• TEXT EXTRACT
# Chemical Ordering and Crystal Nucleation at the Liquid Surface: A   Comparison of $\rm{Cu}_{50}\rm{Zr}_{50}$ and $\rm{Ni}_{50}\rm{Al}_{50}$   Alloys

**Authors:** Chunguang Tang, Peter Harrowell

arXiv: 1901.05160 · 2019-01-17

## TL;DR

This study compares how the liquid-vapor surface affects crystallization in two metal alloys, revealing that compositional fluctuations at the surface influence heterogeneous nucleation and glass forming ability.

## Contribution

It demonstrates that compositional ordering at the surface correlates with increased crystallization in certain alloys, providing insight into surface effects on glass formation.

## Key findings

- Ni50Al50 shows surface-enhanced crystallization due to compositional ordering.
- Cu50Zr50 exhibits diffuse adsorption without surface crystallization.

[Data items]
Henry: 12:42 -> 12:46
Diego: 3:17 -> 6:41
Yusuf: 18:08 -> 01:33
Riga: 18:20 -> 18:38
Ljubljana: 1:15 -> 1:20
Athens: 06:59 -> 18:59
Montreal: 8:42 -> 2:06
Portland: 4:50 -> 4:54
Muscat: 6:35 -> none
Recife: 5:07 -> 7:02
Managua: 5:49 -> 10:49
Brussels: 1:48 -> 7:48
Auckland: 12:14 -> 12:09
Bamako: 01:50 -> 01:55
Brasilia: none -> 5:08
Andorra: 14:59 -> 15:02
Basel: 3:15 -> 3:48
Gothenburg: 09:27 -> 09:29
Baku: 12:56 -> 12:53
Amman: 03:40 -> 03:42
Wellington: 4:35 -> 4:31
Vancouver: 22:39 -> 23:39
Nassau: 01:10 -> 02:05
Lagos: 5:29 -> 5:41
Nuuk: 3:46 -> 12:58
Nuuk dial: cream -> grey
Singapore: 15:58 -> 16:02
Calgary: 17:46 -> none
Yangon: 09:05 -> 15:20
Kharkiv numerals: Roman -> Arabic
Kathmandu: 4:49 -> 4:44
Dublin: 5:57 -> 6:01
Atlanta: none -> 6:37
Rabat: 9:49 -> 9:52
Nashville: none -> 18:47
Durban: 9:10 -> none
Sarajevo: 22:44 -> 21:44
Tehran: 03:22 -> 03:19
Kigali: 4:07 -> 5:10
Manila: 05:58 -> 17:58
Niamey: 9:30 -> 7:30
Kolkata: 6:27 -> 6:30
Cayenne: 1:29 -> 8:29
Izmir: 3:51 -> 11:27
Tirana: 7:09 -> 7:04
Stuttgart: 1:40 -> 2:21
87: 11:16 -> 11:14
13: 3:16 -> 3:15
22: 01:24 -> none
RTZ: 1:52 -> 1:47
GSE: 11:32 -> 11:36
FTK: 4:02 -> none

• SET TASKS
1. Copy out the rows word for word, starting at the first row and ending with the line that contains "Basel: 3:15 -> 3:48", including both.
2. Pick up the summary of the study on surface crystallization in Cu50Zr50 and Ni50Al50 alloys where it stops, and keep writing it.

• ANSWERS TO EACH TASK
1.
Henry: 12:42 -> 12:46
Diego: 3:17 -> 6:41
Yusuf: 18:08 -> 01:33
Riga: 18:20 -> 18:38
Ljubljana: 1:15 -> 1:20
Athens: 06:59 -> 18:59
Montreal: 8:42 -> 2:06
Portland: 4:50 -> 4:54
Muscat: 6:35 -> none
Recife: 5:07 -> 7:02
Managua: 5:49 -> 10:49
Brussels: 1:48 -> 7:48
Auckland: 12:14 -> 12:09
Bamako: 01:50 -> 01:55
Brasilia: none -> 5:08
Andorra: 14:59 -> 15:02
Basel: 3:15 -> 3:48

2.
- Surface composition susceptibility influences glass forming ability.

## Abstract

We study the influence of the liquid-vapor surface on the crystallization kinetics of supercooled metal alloys. While a good glass former, $\rm{Cu}_{50}\rm{Zr}_{50}$, shows no evidence of surface enhancement of crystallization, $\rm{Ni}_{50}\rm{Al}_{50}$ exhibits an increased rate of crystallization due to heterogeneous nucleation at the free liquid surface. The difference in the compositional fluctuations at the interface is proposed as the explanation of the distinction between the two alloys. Specifically, we observe compositional ordering at the surface of $\rm{Ni}_{50}\rm{Al}_{50}$ while the $\rm{Cu}_{50}\rm{Zr}_{50}$ alloy only exhibits a diffuse adsorption of the Cu at the interface. We argue that the general difference in composition susceptibilities at planar surfaces represents an important factor in understanding the difference in the glass forming ability of the two alloys.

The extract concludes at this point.